El osado director que llevó a sus espaldas este magno esfuerzo fue Peter Jackson. Y esto resultó para los cinéfilos algo un tanto chocante. El hoy casi sesentón neozelandés, era por aquel entonces todavía en el imaginario cinéfilo internacional, un enfant terrible, un director gamberro que se había estrenado con un largometraje casi amateur lleno de gore y mal gusto. Tan así, que ese era su título original: “Bad Taste”; de ahí pasó a cachondearse con unas obscenas marionetas que parecían los primos degenerados de los Teleñecos, en “El Delirante Mundo de Los Feebles” y había proseguido su carrera con ese mítico título zombi “Braindead”, que algún distribuidor español tuvo la genial idea de retitular “Tu madre se ha comido a mi perro”. No parecía el curriculum más adecuado para la asombrosa inversión de tiempo y dinero que este proyecto necesitaría. Pero la Historia del Cine guarda estas sorpresas y la pasión por la Fantasía está indudablemente presente en un cineasta tan gamberro.
Peter Jackson y la productora Miramax (sí, la de Harvey Weinstein), lograron desde esta película, instaurar a Nueva Zelanda como el más grande plató cinematográfico del mundo y le ha traído los beneficios de un gran retorno en bienes turísticos. Desconozco si en esas latitudes se lleva lo de hacer “hijos predilectos”. Pero Jackson, sin duda, lo merece.
Otro valor de producción a destacar de la trilogía de “El Señor de los Anillos” fue el creciente poder de los departamentos de CGI, o sea de postproducción de los films, de efectos digitales. Se trata de efectos especiales generados por ordenador y que logran hacer real ante nuestros ojos las más asombrosas fantasías. Conste, eso ya se hacía en el Cine. Desde siempre. Desde los primeros trucos de Mélies y su viaje a la luna. No hay cine sin trucos visuales. Y, con cierta tristeza para algunos, la potencia de los CGI, su indiscutible hegemonía en sagas como esta o en los omnipresentes films de superhéroes está logrando que las artes y los oficiantes de técnicas centenarias como el maquillaje de efectos, la creación de maquetas y miniaturas y los efectos especiales prácticos, desaparezcan paulatinamente. En unos años, con toda seguridad, no quedará casi nadie que sepa llevar a cabo estas técnicas que nos han admirado por décadas.
Quejas nostálgicas aparte, la trilogía fue todo un éxito y las legiones de fans, lejos de enfadarse (excepto los más puristas) se engrosaron y la literatura tolkeniana se reavivó. Hoy ya es más cultura popular que nunca ese mundo poblado de hobbits, orcos, trolls, hadas, magos y guerreros, escrutados todos por el Ojo de Sauron. Por cierto, fíjense en los Jinetes Oscuros, esos antiguos caballeros ni vivos ni muertos, que galopan tras el héroe Frodo. Galopan, sí. Al ralentí. El gamberro Jackson, experto en cine de terror barato y gore conoce sin duda la internacionalmente exitosa tetralogía de Los Caballeros Templarios filmada por el coruñés Amando de Ossorio a comienzos de los años 70.

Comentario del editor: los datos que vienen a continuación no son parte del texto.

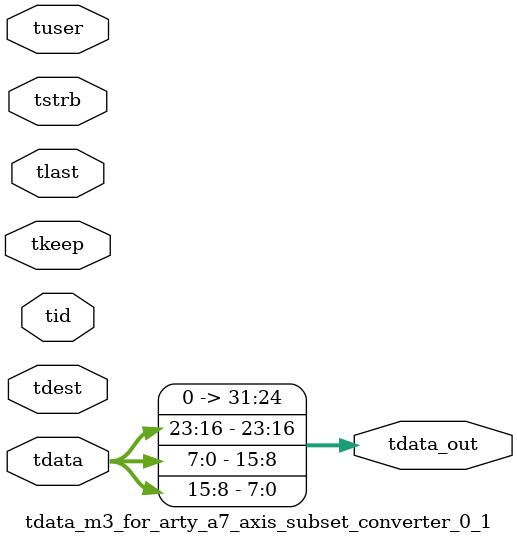
<source format=v>


`timescale 1ps/1ps

module tdata_m3_for_arty_a7_axis_subset_converter_0_1 #
(
parameter C_S_AXIS_TDATA_WIDTH = 32,
parameter C_S_AXIS_TUSER_WIDTH = 0,
parameter C_S_AXIS_TID_WIDTH   = 0,
parameter C_S_AXIS_TDEST_WIDTH = 0,
parameter C_M_AXIS_TDATA_WIDTH = 32
)
(
input  [(C_S_AXIS_TDATA_WIDTH == 0 ? 1 : C_S_AXIS_TDATA_WIDTH)-1:0     ] tdata,
input  [(C_S_AXIS_TUSER_WIDTH == 0 ? 1 : C_S_AXIS_TUSER_WIDTH)-1:0     ] tuser,
input  [(C_S_AXIS_TID_WIDTH   == 0 ? 1 : C_S_AXIS_TID_WIDTH)-1:0       ] tid,
input  [(C_S_AXIS_TDEST_WIDTH == 0 ? 1 : C_S_AXIS_TDEST_WIDTH)-1:0     ] tdest,
input  [(C_S_AXIS_TDATA_WIDTH/8)-1:0 ] tkeep,
input  [(C_S_AXIS_TDATA_WIDTH/8)-1:0 ] tstrb,
input                                                                    tlast,
output [C_M_AXIS_TDATA_WIDTH-1:0] tdata_out
);

assign tdata_out = {tdata[23:16],tdata[7:0],tdata[15:8]};

endmodule


</source>
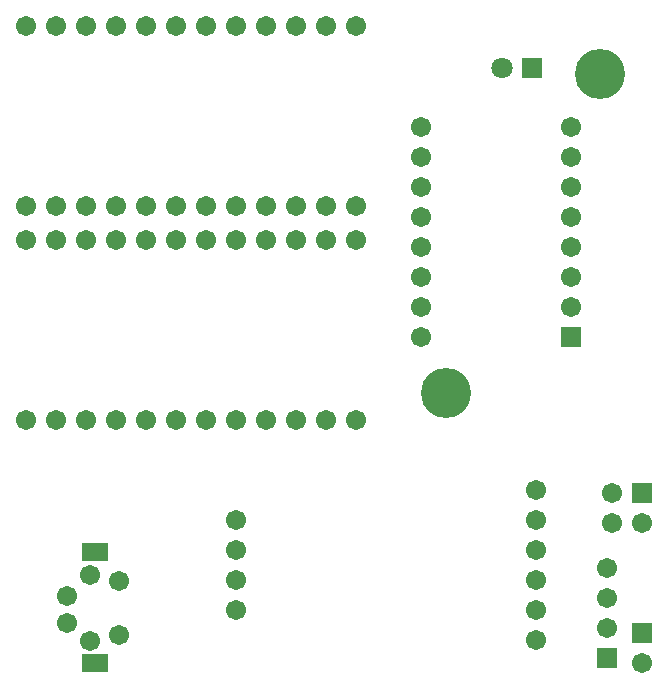
<source format=gbr>
G04 DipTrace 3.2.0.1*
G04 TopMask.gbr*
%MOIN*%
G04 #@! TF.FileFunction,Soldermask,Top*
G04 #@! TF.Part,Single*
%ADD25C,0.167*%
%ADD32R,0.087X0.06*%
%ADD34R,0.070992X0.070992*%
%ADD36C,0.070992*%
%ADD38C,0.067055*%
%ADD40R,0.067055X0.067055*%
%ADD42C,0.067055*%
%FSLAX26Y26*%
G04*
G70*
G90*
G75*
G01*
G04 TopMask*
%LPD*%
D42*
X466000Y1324125D3*
X566000D3*
X666000D3*
X766000D3*
X866000D3*
X966000D3*
X1066000D3*
X1166000D3*
X1266000D3*
X1366000D3*
X1466000D3*
X1566000D3*
X466000Y1924125D3*
X566000D3*
X666000D3*
X766000D3*
X866000D3*
X966000D3*
X1066000D3*
X1166000D3*
X1266000D3*
X1366000D3*
X1466000D3*
X1566000D3*
X466000Y2038125D3*
X566000D3*
X666000D3*
X766000D3*
X866000D3*
X966000D3*
X1066000D3*
X1166000D3*
X1266000D3*
X1366000D3*
X1466000D3*
X1566000D3*
X466000Y2638125D3*
X566000D3*
X666000D3*
X766000D3*
X866000D3*
X966000D3*
X1066000D3*
X1166000D3*
X1266000D3*
X1366000D3*
X1466000D3*
X1566000D3*
X1165000Y991125D3*
Y891125D3*
Y791125D3*
Y691125D3*
X2165000Y1091125D3*
Y991125D3*
Y891125D3*
Y791125D3*
Y691125D3*
Y591125D3*
D40*
X2284000Y1600125D3*
D38*
Y1700125D3*
Y1800125D3*
Y1900125D3*
Y2000125D3*
Y2100125D3*
Y2200125D3*
Y2300125D3*
X1784000D3*
Y2200125D3*
Y2100125D3*
Y2000125D3*
Y1900125D3*
Y1800125D3*
Y1700125D3*
Y1600125D3*
D40*
X2404000Y532125D3*
D38*
Y632125D3*
Y732125D3*
Y832125D3*
D40*
X2521000Y616125D3*
D38*
Y516125D3*
D40*
X2518000Y1081125D3*
D38*
Y981125D3*
X2418000Y1081125D3*
Y981125D3*
D36*
X2053000Y2497125D3*
D34*
X2153000D3*
D42*
X680000Y588125D3*
Y808125D3*
X602000Y647125D3*
Y737125D3*
X775000Y608125D3*
Y788125D3*
D32*
X696000Y513125D3*
Y883125D3*
D25*
X2380000Y2479125D3*
X1867000Y1414125D3*
M02*

</source>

Por cierto, no fue esta la primera vez que se llevó “El Señor de los Anillos” al cine. EL maestro del cine de animación Ralph Bakshi, para muchos un Disney underground, lo hizo en 1978. Bueno, vale, fue en “dibujos animados” y solo cubre una parte del libro. Pero si logran verla, puede que se lleven un par de sorpresas y que deduzcan que Peter Jackson la visionó un par de veces mientras soñaba con llevar a imagen real el universo de Tolkien.